Corollarily, in Re: Ma. Corazon M. Molo,[9] we held:
“No position demands greater moral righteousness and uprightness from the occupant than the judicial office. Those connected with the dispensation of justice bear a heavy burden of responsibility. Clerks of court, in particular, must be individuals of competence, honesty and probity, charged as they are with safeguarding the integrity of the court and its proceedings. This Court has consistently held that persons involved in the administration of justice ought to live up to the strictest standards of honesty and integrity in the public service. The conduct required of court personnel, from the presiding judge to the lowliest clerk, must always be beyond reproach.

The Court is left with no choice but to declare the respondent guilty of dishonesty and gross misconduct.  Dishonesty alone, being in the nature of a grave offense, carries the extreme penalty of dismissal from the service with forfeiture of retirement benefits, except accrued leave credits, and perpetual disqualification for re-employment in the government service.  This penalty is in accordance with Section 52 and Section 58, Rule IV, of the Civil Service Commission Memorandum Circular No. 19, Series of 1999 (Revised Uniform Rules on Administrative Cases in the Civil Service).”
WHEREFORE, respondent Sylvia R. Yan is declared guilty of dishonesty and gross misconduct and is hereby DISMISSED from the service.  She is ordered to restitute to this Court the sum of P261,062.38.  All her withheld salaries, leave credits, allowances and benefits are ordered forfeited, the same to be applied to her accountabilities, with prejudice to re-employment in any branch or instrumentality in the government, including government-owned and controlled corporations.

The Court Administrator is DIRECTED to refer this case to the Department of Justice for appropriate action.


Davide, Jr., C.J., Puno, Panganiban, Quisumbing, Ynares-Santiago, Sandoval-Gutierrez, Carpio, Austria-Martinez, Corona, Carpio-Morales, Callejo, Sr., Azcuna, Tinga, Chico-Nazario, and Garcia, JJ., concur.

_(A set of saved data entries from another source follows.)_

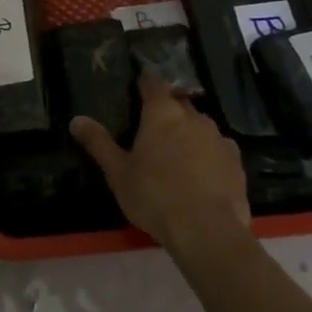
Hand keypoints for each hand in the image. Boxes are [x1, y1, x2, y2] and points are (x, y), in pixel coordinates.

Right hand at [70, 69, 250, 256]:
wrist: (207, 231)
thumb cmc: (154, 196)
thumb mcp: (118, 172)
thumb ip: (98, 143)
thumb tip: (76, 119)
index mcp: (162, 114)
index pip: (154, 83)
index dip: (147, 80)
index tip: (142, 81)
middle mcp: (193, 117)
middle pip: (179, 104)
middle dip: (168, 109)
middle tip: (155, 125)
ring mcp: (218, 138)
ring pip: (200, 126)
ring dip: (189, 132)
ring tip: (178, 153)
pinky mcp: (235, 161)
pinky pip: (218, 149)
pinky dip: (208, 154)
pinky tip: (202, 173)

[1] Requiring Clerks of court, OICs or accountable officers to receive the Judiciary Fund collections, issue receipts therefor, maintain a separate cash book, deposit the same and render monthly report.

[2] Judge Oscar S. Aquino vs. Ricardo C. Olivares, A.M. No. P-02-1534, March 26, 2003.

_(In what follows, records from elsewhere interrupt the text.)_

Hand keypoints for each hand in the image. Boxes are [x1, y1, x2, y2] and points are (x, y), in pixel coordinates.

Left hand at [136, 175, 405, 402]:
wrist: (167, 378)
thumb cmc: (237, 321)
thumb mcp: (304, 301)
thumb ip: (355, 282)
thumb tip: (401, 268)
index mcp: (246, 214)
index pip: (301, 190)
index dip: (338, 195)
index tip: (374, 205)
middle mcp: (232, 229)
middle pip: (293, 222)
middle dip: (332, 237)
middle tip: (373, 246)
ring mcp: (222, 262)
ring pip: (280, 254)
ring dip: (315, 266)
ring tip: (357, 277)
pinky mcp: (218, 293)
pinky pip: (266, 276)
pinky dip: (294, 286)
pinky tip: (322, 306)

[3] A.M. No. P-01-1524, July 29, 2002, 385 SCRA 293, citing Report on the Financial Audit in the RTC, General Santos City and the RTC & MTC of Polomolok, South Cotabato, 384 Phil. 155 (2000).

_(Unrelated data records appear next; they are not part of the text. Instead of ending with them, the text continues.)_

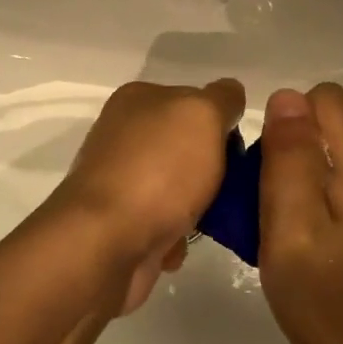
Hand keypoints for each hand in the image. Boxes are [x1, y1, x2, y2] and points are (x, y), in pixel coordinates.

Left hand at [45, 78, 244, 313]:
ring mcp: (119, 179)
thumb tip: (229, 99)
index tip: (237, 152)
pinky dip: (175, 237)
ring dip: (197, 208)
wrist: (106, 241)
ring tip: (206, 222)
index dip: (220, 124)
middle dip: (211, 170)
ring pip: (178, 189)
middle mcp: (124, 134)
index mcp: (138, 99)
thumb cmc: (158, 169)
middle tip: (230, 189)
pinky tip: (176, 245)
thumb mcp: (202, 114)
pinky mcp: (118, 222)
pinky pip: (162, 225)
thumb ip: (222, 99)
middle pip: (187, 147)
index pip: (193, 101)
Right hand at [258, 84, 342, 343]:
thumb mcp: (289, 231)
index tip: (276, 177)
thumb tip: (288, 97)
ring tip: (307, 230)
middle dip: (304, 153)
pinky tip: (334, 239)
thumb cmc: (326, 304)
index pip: (326, 100)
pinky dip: (342, 193)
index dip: (291, 127)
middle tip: (285, 213)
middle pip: (340, 124)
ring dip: (322, 175)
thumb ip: (289, 158)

[4] Judge Oscar S. Aquino vs. Ricardo C. Olivares, supra.

[5] Josep vs. Abarquez, A.M. No. MTJ-96-1096, September 10, 1996, 261 SCRA 629.

[6] Soria and Soria vs. Villegas, A.M. No. RTJ-03-1812, November 19, 2003, 416 SCRA 187.

[7] Office of the Court Administrator vs. Ibay, A.M. No. P-02-1649, November 29, 2002, 393 SCRA 212.

[8] Morales vs. People, G.R. No. 144047, July 26, 2002, 385 SCRA 259; Araos vs. Luna-Pison, A.M. No. RTJ-02-1677, (formerly OCA IPI No. 00-1027-RTJ) February 28, 2002, 378 SCRA 246; Virata vs. Supnet, A.M. No. 02-2-12-SC, November 27, 2002, 393 SCRA 12.

[9] A.M. No. SCC-00-6-P, October 16, 2003, cited in Report on the Financial Audit conducted at the MTC of Bani, Alaminos and Lingayen, Pangasinan, A.M. No. 01-2-18-MTC, December 5, 2003.